Your tasks:
1. Answer these questions about the court judgment below in H.P. Thakore vs. State of Gujarat.
(a) What is the case number?
(b) What post did the petitioner hold before being dismissed?
(c) Whose bias, according to the bracketed summary, vitiated the finding on guilt and penalty?
2. Write a continuation of the court judgment in H.P. Thakore vs. State of Gujarat, starting after its final numbered point about why punishment is imposed in a disciplinary proceeding.

Document segment:

**********

Skip to content


H.P. Thakore Vs. State of Gujarat and ors. - Court Judgment

LegalCrystal Citation
SubjectLabour and Industrial
CourtGujarat High Court
Decided On
Case NumberSpl. Civil Appl. No. 1310 of 1974
Judge
Reported in(1979)0GLR109; (1979)ILLJ339Guj
ActsConstitution of India - Article 226
AppellantH.P. Thakore
RespondentState of Gujarat and ors.
Excerpt:
.....cannot be retained in government service without detriment to the public interest or the interest of the administration. the expression 'determination' has inter alia been defined to mean 'to given decision' or 'to ascertain precisely' in the concise oxford dictionary, fifth..........a fault. (4) in order not to attract the charge of arbitrariness it has to be ensured that the penalty imposed is commensurate with the magnitude of the fault. surely one cannot rationally or justly impose the same penalty for giving a slap as one would impose for homicide. (5) when different categories of penalties can be imposed in respect of the alleged fault one of which is dismissal from service, the disciplinary authority per force is required to consult himself for selecting the most appropriate penalty from out of the range of penalties available that can be imposed having regard to the nature, content and gravity of the default. unless the disciplinary authority reaches the conclusion that having regard to the nature, content and magnitude of the fault committed by the.....
Judgment:

Thakkar, J.

1. A question of life-or-death-significance relating to service jurisprudence as to whether before imposing the economic death penalty of dismissal or removal from service a disciplinary authority is bound to apply his mind to the three vital considerations, namely, (1) as regards the nature and magnitude of the established charge, (2) as regards the desirability or otherwise of retaining the Government servant in service in the context of the charges found proved against him and (3) as to whether a penalty lesser than the extreme penalty of dismissal or removal would prove adequate, and several other questions have surfaced in this petition under Art. 226 of the Constitution of India instituted by a Talati-cum-Mantri who was dismissed from service at the conclusion of a departmental proceedings.

* * * * *

[His Lordship after discussing the evidence held that it was abundantly clear that the finding on the point of the guilt of the petitioner in respect of the different charges as also on the point of the extent of the penalty was vitiated by reason of the manifest bias on the part of Mr. Kadia both in respect of the subject-matter as also in view of his personal prejudice against the petitioner. His Lordship further observed :]

* * * * *

2. Be it administration of criminal Law or the exercise of disciplinary jurisdiction in departmental proceedings, punishment is not and cannot be the 'end' in itself. Punishment for the sake of punishment cannot be the motto. Whilst deliberating upto the jurisprudential dimension the following factors must be considered :

(1) In a disciplinary proceeding for an alleged fault of an employee punishment is imposed not in order to seek retribution or to give vent to feeling of wrath.

**********

Data under study:
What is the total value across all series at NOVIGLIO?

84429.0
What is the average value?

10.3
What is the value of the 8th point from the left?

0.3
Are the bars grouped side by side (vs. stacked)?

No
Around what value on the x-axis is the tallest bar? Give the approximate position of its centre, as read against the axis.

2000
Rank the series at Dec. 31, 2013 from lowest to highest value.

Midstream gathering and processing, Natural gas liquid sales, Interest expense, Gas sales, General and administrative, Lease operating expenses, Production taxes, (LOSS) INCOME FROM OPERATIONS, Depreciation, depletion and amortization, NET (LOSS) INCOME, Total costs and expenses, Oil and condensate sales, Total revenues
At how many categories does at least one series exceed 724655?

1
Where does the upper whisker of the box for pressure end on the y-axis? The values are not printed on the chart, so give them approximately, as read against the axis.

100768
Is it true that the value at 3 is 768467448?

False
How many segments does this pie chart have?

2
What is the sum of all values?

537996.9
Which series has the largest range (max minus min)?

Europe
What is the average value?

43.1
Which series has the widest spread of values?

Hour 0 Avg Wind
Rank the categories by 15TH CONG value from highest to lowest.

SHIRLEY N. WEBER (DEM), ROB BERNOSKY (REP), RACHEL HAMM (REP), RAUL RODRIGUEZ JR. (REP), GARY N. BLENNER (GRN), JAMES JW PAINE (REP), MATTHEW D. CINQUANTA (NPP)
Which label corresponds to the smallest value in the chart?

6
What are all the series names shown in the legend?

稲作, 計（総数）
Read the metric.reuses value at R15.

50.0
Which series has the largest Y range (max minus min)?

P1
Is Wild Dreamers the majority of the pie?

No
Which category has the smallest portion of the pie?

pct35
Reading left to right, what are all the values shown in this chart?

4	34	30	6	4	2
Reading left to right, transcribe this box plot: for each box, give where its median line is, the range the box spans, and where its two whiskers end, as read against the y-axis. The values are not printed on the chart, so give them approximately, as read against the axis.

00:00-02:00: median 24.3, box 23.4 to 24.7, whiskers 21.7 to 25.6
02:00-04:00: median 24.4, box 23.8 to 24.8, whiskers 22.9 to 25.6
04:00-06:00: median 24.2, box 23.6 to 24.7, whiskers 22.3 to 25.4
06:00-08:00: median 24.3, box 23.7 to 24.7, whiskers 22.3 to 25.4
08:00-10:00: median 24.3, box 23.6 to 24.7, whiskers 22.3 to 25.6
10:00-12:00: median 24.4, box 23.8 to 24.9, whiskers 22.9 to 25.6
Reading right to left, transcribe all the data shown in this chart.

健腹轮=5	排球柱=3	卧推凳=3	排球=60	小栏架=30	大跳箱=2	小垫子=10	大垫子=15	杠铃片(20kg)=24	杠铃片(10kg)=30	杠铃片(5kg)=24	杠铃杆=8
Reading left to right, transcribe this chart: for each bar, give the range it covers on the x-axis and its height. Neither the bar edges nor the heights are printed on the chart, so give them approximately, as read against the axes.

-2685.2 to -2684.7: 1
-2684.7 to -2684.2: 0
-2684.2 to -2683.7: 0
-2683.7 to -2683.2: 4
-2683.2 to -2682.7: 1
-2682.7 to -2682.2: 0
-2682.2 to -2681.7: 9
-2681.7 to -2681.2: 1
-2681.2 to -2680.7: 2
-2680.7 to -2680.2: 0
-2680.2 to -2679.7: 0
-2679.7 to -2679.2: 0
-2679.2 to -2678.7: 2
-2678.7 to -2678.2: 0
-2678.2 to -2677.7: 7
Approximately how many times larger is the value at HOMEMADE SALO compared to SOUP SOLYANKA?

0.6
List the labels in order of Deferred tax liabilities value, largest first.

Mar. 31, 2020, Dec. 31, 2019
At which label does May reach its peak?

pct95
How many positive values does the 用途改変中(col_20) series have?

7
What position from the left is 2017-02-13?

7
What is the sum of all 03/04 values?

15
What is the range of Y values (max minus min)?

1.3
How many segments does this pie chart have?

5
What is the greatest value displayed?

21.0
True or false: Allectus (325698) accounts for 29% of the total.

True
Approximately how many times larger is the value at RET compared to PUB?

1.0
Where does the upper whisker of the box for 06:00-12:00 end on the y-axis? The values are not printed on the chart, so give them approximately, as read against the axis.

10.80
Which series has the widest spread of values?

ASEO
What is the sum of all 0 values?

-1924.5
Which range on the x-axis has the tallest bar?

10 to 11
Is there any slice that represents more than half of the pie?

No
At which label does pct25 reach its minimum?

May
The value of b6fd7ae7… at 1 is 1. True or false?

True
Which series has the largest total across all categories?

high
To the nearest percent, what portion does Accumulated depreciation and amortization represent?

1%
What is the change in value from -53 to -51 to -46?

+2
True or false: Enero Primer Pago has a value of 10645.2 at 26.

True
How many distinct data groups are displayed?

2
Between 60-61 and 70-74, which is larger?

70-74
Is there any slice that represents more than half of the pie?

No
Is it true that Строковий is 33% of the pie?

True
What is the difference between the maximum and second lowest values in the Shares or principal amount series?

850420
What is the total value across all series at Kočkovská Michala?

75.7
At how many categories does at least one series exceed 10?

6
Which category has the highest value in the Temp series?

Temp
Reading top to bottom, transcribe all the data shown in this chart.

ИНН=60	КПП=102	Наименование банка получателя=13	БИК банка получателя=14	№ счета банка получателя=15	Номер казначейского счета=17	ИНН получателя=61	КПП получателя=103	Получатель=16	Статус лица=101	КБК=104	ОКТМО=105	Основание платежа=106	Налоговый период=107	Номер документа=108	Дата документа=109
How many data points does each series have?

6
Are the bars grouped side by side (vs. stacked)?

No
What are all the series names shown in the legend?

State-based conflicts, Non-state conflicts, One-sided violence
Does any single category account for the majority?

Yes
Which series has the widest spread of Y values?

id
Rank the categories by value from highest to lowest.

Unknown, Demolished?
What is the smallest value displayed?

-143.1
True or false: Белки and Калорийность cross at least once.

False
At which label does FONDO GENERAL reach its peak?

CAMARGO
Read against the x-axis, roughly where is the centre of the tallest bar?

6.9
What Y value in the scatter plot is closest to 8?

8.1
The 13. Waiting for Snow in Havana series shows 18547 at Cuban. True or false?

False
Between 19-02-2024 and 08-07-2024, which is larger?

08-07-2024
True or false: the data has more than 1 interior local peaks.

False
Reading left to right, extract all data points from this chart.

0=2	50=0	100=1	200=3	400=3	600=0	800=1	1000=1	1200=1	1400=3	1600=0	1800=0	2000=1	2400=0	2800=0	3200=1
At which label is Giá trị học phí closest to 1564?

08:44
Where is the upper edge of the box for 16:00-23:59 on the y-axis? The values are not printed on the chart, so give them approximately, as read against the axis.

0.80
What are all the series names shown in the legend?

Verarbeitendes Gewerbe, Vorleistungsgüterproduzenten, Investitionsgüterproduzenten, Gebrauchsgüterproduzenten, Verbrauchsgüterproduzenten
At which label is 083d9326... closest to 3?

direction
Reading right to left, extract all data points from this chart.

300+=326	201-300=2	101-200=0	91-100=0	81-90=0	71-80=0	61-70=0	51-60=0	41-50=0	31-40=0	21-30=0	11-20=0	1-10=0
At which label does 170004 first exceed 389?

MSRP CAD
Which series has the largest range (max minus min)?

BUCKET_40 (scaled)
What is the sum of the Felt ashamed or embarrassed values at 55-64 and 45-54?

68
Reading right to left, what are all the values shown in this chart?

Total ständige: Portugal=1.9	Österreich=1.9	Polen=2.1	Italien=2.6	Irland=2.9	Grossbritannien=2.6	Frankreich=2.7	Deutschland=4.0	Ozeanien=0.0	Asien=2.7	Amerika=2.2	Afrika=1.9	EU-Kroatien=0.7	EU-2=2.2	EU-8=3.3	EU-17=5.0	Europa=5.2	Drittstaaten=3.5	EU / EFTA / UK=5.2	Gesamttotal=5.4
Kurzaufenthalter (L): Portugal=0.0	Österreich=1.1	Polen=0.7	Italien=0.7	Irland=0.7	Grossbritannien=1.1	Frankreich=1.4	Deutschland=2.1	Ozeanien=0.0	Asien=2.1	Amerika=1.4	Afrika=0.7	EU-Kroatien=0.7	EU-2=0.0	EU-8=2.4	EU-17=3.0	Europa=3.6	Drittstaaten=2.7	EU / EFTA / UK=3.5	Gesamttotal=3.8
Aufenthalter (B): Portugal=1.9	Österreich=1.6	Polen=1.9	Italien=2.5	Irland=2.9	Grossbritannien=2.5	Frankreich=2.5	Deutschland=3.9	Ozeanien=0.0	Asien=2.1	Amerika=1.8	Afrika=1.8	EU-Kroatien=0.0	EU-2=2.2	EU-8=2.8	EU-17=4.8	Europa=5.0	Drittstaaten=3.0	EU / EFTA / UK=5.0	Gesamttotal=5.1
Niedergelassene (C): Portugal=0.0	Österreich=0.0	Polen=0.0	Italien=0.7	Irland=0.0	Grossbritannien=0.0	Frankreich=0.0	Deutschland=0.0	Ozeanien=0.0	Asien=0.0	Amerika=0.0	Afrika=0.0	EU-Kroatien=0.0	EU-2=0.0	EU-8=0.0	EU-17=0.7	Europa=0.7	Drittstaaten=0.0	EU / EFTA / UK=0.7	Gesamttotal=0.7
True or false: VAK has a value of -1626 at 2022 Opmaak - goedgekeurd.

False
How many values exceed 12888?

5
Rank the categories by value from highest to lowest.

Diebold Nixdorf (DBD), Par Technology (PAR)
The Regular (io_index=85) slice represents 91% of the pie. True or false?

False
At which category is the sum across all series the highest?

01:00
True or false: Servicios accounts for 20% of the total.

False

**********

Outputs by task:
1.
(a) Spl. Civil Appl. No. 1310 of 1974
(b) Talati-cum-Mantri
(c) Mr. Kadia's

2.
(2) The main purpose of a punishment is to correct the fault of the employee concerned by making him more alert in the future and to hold out a warning to the other employees to be careful in the discharge of their duties so that they do not expose themselves to similar punishment.

(3) It is not expedient in the interest of the administration to visit every employee against whom a fault is established with the penalty of dismissal and to get rid of him. It would be counter productive to do so for it would be futile to expect to recruit employees who are so perfect that they would never commit any fault. And citizens would be deterred from joining Government service if the principle of security of service is scuttled and every employee renders himself liable to lose his job, incur social stigma thereby, and exposes his entire family to misery if he commits a fault.

(4) In order not to attract the charge of arbitrariness it has to be ensured that the penalty imposed is commensurate with the magnitude of the fault. Surely one cannot rationally or justly impose the same penalty for giving a slap as one would impose for homicide.

(5) When different categories of penalties can be imposed in respect of the alleged fault one of which is dismissal from service, the disciplinary authority per force is required to consult himself for selecting the most appropriate penalty from out of the range of penalties available that can be imposed having regard to the nature, content and gravity of the default. Unless the disciplinary authority reaches the conclusion that having regard to the nature, content and magnitude of the fault committed by the employee concern it would be risky to retain him in Government service, the maximum, penalty of dismissal cannot be imposed. If a lesser penalty can be imposed without jeopardizing the interest of the administration the disciplinary authority cannot impose the maximum penalty of dismissal from service. He is bound to ask his inner voice and rational faculty whether the penalty lesser than the penalty sought to be imposed can be imposed without jeopardizing the interests of the service.

(6) It cannot be overlooked that by and large it is because the maximum penalty is imposed and total ruination stares one in the eyes that the employee concerned is obliged to approach the Court and avail of the costly and time consuming machinery to challenges in desperation the order passed by the disciplinary authority. If a lesser penalty was imposed, he might not have been obliged to make recourse to costly legal proceedings which result in loss of public time and also result in considerable hardship and misery to the employee concerned.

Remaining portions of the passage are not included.